* Begin PASSAGE GIVEN *
Historical Sites for Sale…From Wounded Knee to Berlin Wall
Property owners from South Dakota to Germany have incensed activists over the sale of landmark terrain.
In South Dakota, the uproar involves a 40-acre plot of land where the Battle of Wounded Knee took place on December 29, 1890. U.S. soldiers massacred about 300 Sioux, most of them women and children, in what turned out to be the last major conflict of the American Indian wars. But today, Native Americans want the site preserved so people don’t forget the injustice.
Wounded Knee was also the site of the 1973 incident during which members of the American Indian Movement (AIM) occupied the town for more than two months.
The land’s owner, James A. Czywczynski of Rapid City, wants to sell it for $3.9 million—which is far more than it’s worth, members of the Oglala Sioux say.
They claim the parcel’s value is about $7,000. The Sioux want to buy the land, but don’t have the money to pay nearly $4 million.
Czywczynski says his asking price is fair because it accounts for the land’s sentimental and historical value.
“That historical value means something to us, not him,” Garfield Steele, a member of the tribal council who represents Wounded Knee, told The New York Times. “We see that greed around here all the time with non-Indians. To me, you can’t put a price on the lives that were taken there.”
* End PASSAGE GIVEN *
* Begin PROVIDED MATERIAL *
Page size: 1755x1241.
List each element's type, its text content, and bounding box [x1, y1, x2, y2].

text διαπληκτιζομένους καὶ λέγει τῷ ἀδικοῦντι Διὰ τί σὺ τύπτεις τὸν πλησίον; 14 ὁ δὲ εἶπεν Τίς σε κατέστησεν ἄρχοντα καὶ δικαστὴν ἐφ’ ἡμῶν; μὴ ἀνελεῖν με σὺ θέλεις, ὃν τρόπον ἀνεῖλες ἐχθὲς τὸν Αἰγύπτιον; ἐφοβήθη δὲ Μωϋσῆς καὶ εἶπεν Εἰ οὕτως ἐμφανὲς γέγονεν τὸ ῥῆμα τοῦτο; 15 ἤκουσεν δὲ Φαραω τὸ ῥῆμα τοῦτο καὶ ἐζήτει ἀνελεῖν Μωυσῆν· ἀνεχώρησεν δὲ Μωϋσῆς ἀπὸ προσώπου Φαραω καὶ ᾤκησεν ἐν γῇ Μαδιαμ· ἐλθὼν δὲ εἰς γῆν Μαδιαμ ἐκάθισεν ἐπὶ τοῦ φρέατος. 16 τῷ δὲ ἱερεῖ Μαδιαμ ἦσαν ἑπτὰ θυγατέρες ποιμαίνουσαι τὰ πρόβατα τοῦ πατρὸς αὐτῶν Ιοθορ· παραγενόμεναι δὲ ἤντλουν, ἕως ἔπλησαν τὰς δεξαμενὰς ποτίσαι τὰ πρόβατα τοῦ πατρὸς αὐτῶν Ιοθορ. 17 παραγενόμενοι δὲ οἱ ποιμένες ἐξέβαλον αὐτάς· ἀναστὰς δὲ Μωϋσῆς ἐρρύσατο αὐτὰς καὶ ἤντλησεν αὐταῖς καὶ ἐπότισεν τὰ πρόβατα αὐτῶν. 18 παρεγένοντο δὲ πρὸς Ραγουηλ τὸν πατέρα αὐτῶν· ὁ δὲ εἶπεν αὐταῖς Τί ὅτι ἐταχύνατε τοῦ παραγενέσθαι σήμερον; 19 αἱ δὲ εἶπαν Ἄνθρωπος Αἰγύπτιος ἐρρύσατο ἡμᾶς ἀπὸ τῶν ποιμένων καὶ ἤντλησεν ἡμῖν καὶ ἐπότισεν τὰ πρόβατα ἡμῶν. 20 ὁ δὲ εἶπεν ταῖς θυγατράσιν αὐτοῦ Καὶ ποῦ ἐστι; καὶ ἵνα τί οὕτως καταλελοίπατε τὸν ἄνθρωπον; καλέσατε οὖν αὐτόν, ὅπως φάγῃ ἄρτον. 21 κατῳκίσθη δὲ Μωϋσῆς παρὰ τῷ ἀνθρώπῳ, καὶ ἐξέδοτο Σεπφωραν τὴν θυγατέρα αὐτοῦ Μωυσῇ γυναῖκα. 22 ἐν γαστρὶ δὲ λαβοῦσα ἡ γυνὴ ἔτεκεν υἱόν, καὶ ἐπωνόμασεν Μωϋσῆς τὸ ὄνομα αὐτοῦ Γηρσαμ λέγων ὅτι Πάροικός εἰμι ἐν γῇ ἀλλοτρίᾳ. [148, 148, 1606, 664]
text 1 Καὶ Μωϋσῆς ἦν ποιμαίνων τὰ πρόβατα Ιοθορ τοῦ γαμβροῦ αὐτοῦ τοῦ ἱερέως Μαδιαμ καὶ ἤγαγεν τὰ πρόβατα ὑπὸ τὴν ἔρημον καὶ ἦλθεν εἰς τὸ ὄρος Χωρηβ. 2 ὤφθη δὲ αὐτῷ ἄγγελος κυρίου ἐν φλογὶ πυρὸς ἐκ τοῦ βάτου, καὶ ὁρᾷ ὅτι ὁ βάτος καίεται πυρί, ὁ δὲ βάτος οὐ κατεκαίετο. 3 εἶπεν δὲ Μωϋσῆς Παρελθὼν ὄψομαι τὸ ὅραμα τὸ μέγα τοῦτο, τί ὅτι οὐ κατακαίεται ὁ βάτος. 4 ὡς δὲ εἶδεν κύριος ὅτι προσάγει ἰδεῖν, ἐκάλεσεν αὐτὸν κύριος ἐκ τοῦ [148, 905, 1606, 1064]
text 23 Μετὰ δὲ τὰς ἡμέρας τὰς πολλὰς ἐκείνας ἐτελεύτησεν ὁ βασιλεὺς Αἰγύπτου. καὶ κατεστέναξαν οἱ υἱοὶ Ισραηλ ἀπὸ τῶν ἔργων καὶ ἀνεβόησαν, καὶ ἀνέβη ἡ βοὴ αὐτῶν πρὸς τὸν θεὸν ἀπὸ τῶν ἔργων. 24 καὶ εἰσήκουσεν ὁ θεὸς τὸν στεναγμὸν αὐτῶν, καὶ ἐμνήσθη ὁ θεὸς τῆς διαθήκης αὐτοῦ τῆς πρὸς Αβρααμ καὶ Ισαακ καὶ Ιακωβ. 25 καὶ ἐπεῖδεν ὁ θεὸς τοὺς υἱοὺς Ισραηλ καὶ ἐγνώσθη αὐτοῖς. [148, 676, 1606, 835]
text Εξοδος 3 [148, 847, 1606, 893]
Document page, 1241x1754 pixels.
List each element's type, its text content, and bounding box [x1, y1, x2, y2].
* End PROVIDED MATERIAL *
## EXERCISE TASK A
Answer these questions from the article on the Wounded Knee land sale:
(i) How many acres is the plot of land at Wounded Knee?
(ii) For how long did members of the American Indian Movement occupy the town in 1973?
(iii) What do members of the Oglala Sioux claim the parcel is worth?
## EXERCISE TASK B
Copy the section of the article on the Wounded Knee land sale starting with "The land’s owner, James" and going on through "nearly $4 million.".

## RIGHT ANSWER A
(i) 40 acres
(ii) More than two months
(iii) About $7,000

## RIGHT ANSWER B
The land’s owner, James A. Czywczynski of Rapid City, wants to sell it for $3.9 million—which is far more than it’s worth, members of the Oglala Sioux say.
They claim the parcel’s value is about $7,000. The Sioux want to buy the land, but don’t have the money to pay nearly $4 million.